• Supplied entries:
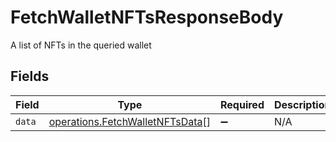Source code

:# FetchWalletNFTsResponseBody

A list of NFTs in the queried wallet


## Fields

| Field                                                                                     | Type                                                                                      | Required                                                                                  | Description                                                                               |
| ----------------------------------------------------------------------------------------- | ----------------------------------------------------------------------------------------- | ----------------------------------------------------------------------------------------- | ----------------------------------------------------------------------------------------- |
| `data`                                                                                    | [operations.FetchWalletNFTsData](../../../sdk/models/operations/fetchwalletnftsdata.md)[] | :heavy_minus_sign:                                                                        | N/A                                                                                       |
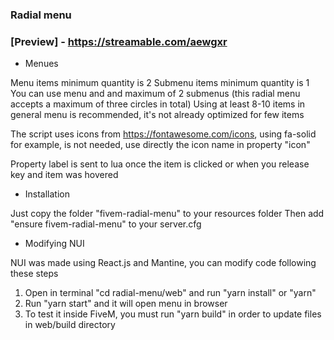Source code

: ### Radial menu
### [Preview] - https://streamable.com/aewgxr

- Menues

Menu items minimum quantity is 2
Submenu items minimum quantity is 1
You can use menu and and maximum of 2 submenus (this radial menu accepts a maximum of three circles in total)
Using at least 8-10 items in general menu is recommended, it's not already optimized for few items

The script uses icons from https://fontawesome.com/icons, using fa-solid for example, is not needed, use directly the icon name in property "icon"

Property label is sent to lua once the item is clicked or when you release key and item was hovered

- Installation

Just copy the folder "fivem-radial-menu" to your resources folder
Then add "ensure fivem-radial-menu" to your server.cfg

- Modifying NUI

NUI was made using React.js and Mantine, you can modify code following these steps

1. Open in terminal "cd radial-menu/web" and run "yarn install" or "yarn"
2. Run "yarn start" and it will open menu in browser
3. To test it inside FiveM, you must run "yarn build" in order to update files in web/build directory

---

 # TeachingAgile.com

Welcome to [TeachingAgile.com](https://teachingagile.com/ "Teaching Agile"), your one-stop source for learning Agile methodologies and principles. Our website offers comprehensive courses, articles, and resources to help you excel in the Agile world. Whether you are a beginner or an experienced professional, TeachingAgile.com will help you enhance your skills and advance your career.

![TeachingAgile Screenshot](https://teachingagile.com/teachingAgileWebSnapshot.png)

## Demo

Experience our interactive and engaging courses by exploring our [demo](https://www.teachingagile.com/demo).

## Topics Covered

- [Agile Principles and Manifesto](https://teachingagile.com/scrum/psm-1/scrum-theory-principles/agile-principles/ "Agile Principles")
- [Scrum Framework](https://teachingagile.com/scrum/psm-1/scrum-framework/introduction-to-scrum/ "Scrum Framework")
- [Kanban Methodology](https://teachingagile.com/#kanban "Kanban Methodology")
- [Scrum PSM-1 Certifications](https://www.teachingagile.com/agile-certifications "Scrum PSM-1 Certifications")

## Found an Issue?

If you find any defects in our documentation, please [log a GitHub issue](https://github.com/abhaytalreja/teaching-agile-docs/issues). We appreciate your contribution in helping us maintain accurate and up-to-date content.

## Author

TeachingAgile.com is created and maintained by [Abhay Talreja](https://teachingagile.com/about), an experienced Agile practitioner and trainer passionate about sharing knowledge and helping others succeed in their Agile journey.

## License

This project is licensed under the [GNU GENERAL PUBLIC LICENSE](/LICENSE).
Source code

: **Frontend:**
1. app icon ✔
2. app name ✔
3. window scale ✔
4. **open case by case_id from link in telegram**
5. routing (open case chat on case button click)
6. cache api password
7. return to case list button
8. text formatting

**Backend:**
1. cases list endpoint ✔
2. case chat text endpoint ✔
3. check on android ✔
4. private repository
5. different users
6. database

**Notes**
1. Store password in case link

• Action item: The string "yarn" appears on how many lines of the records? State the number alone.

• Written answer: 3